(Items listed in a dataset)
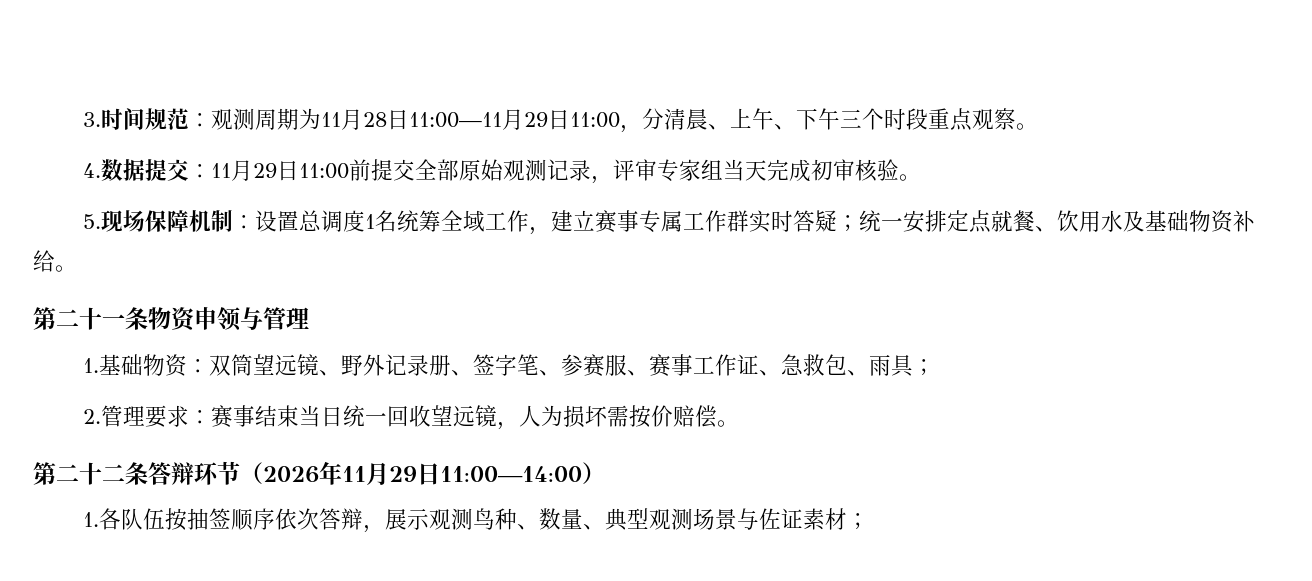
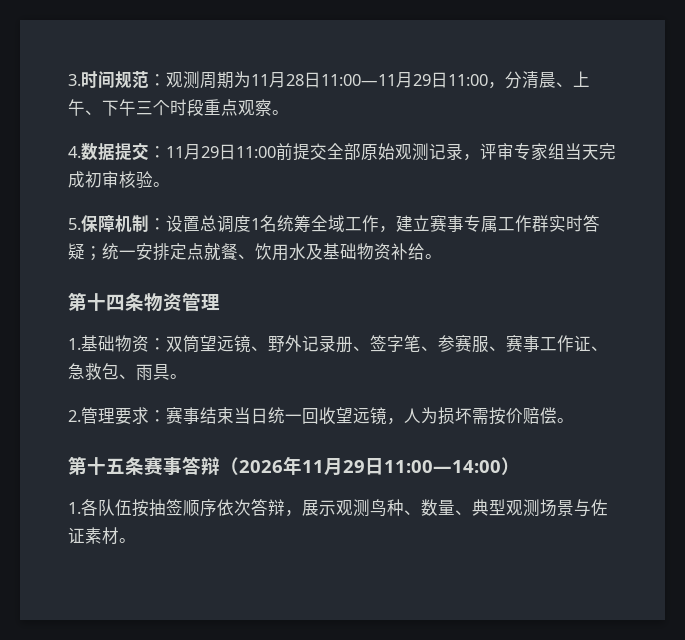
[101,210,146,232] 现场 -> (81, 224) none
[56,307,263,332] 二十一条物资申领与 -> [87,293,182,312] 十四条物资
[913,359,936,375] ； -> [170,374,187,379] 。
[56,461,240,485] 二十二条答辩环节 -> [87,456,220,475] 十五条赛事答辩
[847,513,870,529] ； -> [119,538,136,543] 。

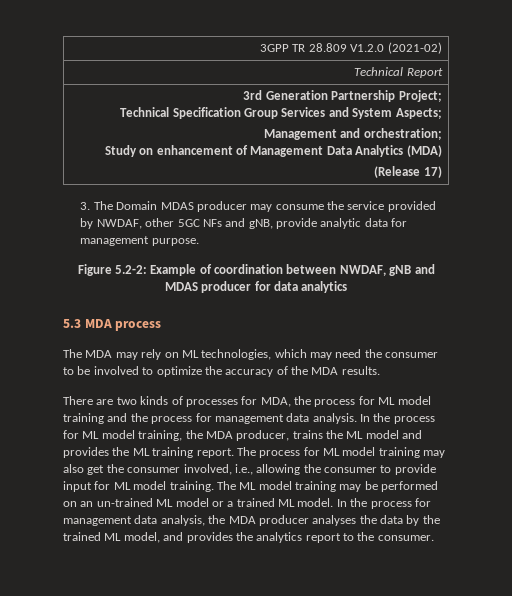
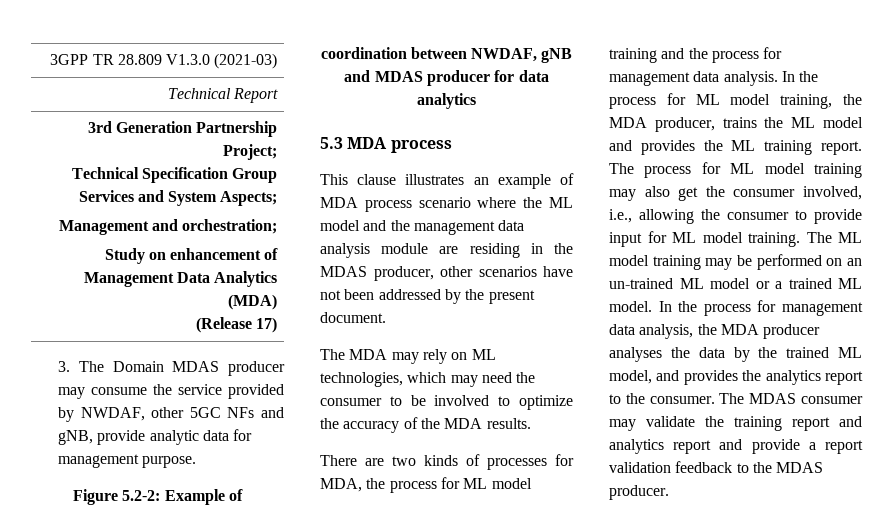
[350,42,442,54] V1.2.0 (2021-02) -> [166,53,278,69] V1.3.0 (2021-03)
(162, 326) none -> [320,173,574,189] [320,197,573,212] [320,220,525,235] [320,243,573,258] [320,266,573,281] [320,289,535,304] [320,312,386,323] // This clause illustrates an example of MDA process scenario where the ML model and the management data analysis module are residing in the MDAS producer, other scenarios have not been addressed by the present document.
(434, 538) none -> [719,393,863,404] [609,416,862,431] [609,439,863,454] [609,461,824,473] [609,485,669,500] The MDAS consumer may validate the training report and analytics report and provide a report validation feedback to the MDAS producer.

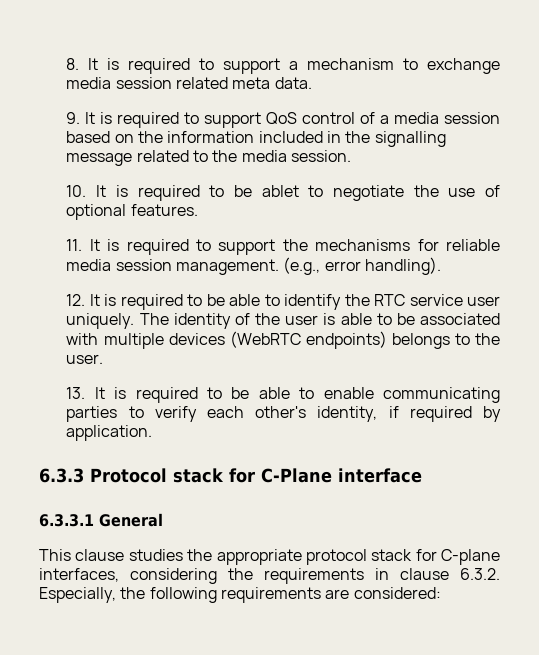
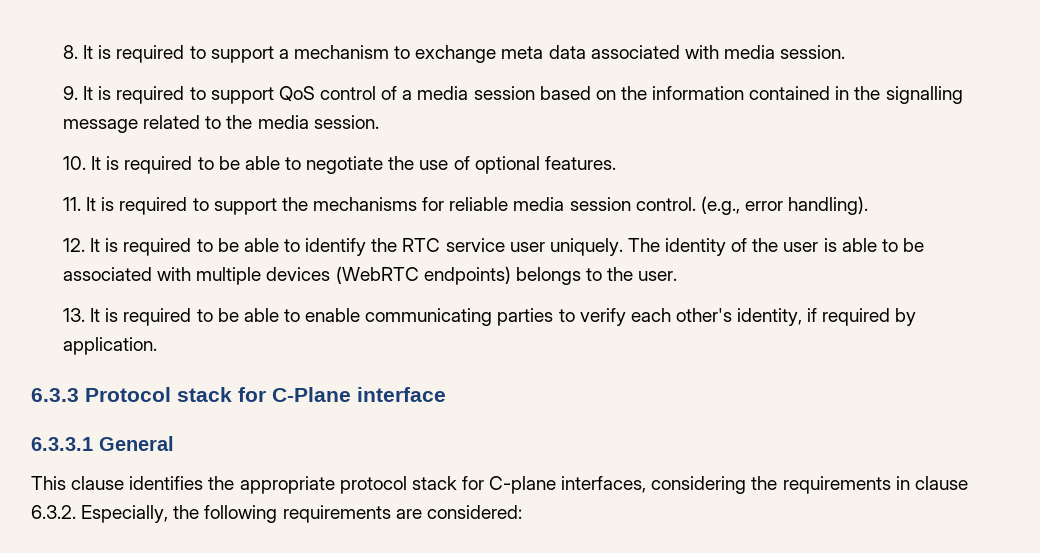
[66,77,312,89] media session related meta data. -> [501,45,846,59] meta data associated with media session.
[258,131,323,143] included -> [749,86,831,100] contained
[261,185,299,197] ablet -> [244,156,280,170] able
[176,259,280,275] management. -> [635,197,696,211] control.
[128,549,183,561] studies -> [129,476,204,490] identifies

* TASK DESCRIPTION
Only one stretch of the data is wanted: write out exactly the lines from the one holding "(434, 538) none" through the one holding "[176,259,280,275] management. ->", both included, without the pictures.

* TASK RESPONSE
(434, 538) none -> [719,393,863,404] [609,416,862,431] [609,439,863,454] [609,461,824,473] [609,485,669,500] The MDAS consumer may validate the training report and analytics report and provide a report validation feedback to the MDAS producer.

[66,77,312,89] media session related meta data. -> [501,45,846,59] meta data associated with media session.
[258,131,323,143] included -> [749,86,831,100] contained
[261,185,299,197] ablet -> [244,156,280,170] able
[176,259,280,275] management. -> [635,197,696,211] control.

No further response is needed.